**** EXTRACTED DATA ****
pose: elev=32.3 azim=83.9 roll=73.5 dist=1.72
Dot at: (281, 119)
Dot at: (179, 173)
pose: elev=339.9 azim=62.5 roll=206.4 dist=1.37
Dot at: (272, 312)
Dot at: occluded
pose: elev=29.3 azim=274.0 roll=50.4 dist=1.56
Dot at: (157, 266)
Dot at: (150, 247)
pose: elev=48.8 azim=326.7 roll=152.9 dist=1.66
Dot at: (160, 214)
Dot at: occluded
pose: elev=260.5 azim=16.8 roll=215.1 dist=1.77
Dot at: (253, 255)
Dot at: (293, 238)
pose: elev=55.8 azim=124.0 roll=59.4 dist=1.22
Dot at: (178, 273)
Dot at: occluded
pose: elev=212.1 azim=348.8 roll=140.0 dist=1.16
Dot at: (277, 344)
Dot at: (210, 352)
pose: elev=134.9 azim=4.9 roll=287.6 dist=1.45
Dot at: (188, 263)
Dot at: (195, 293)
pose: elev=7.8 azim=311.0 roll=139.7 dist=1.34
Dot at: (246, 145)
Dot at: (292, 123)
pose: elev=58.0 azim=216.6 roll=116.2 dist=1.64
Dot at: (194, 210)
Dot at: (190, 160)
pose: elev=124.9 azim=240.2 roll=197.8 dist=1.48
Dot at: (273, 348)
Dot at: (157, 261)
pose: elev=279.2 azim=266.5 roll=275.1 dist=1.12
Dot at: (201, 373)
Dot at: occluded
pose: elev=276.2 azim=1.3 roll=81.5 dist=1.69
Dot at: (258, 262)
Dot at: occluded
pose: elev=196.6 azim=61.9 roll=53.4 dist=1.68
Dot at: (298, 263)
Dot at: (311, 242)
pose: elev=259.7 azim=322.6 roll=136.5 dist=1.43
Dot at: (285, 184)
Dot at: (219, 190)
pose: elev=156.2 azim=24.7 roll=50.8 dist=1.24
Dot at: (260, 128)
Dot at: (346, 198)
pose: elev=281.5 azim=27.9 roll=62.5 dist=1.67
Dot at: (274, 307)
****
## [EXERCISE DESCRIPTION]
Rewrite all the items above, changing every "elev" to "elevation" and leaving everything else as it is.

## [SOLUTION TO THE PROBLEM]
pose: elevation=32.3 azim=83.9 roll=73.5 dist=1.72
Dot at: (281, 119)
Dot at: (179, 173)
pose: elevation=339.9 azim=62.5 roll=206.4 dist=1.37
Dot at: (272, 312)
Dot at: occluded
pose: elevation=29.3 azim=274.0 roll=50.4 dist=1.56
Dot at: (157, 266)
Dot at: (150, 247)
pose: elevation=48.8 azim=326.7 roll=152.9 dist=1.66
Dot at: (160, 214)
Dot at: occluded
pose: elevation=260.5 azim=16.8 roll=215.1 dist=1.77
Dot at: (253, 255)
Dot at: (293, 238)
pose: elevation=55.8 azim=124.0 roll=59.4 dist=1.22
Dot at: (178, 273)
Dot at: occluded
pose: elevation=212.1 azim=348.8 roll=140.0 dist=1.16
Dot at: (277, 344)
Dot at: (210, 352)
pose: elevation=134.9 azim=4.9 roll=287.6 dist=1.45
Dot at: (188, 263)
Dot at: (195, 293)
pose: elevation=7.8 azim=311.0 roll=139.7 dist=1.34
Dot at: (246, 145)
Dot at: (292, 123)
pose: elevation=58.0 azim=216.6 roll=116.2 dist=1.64
Dot at: (194, 210)
Dot at: (190, 160)
pose: elevation=124.9 azim=240.2 roll=197.8 dist=1.48
Dot at: (273, 348)
Dot at: (157, 261)
pose: elevation=279.2 azim=266.5 roll=275.1 dist=1.12
Dot at: (201, 373)
Dot at: occluded
pose: elevation=276.2 azim=1.3 roll=81.5 dist=1.69
Dot at: (258, 262)
Dot at: occluded
pose: elevation=196.6 azim=61.9 roll=53.4 dist=1.68
Dot at: (298, 263)
Dot at: (311, 242)
pose: elevation=259.7 azim=322.6 roll=136.5 dist=1.43
Dot at: (285, 184)
Dot at: (219, 190)
pose: elevation=156.2 azim=24.7 roll=50.8 dist=1.24
Dot at: (260, 128)
Dot at: (346, 198)
pose: elevation=281.5 azim=27.9 roll=62.5 dist=1.67
Dot at: (274, 307)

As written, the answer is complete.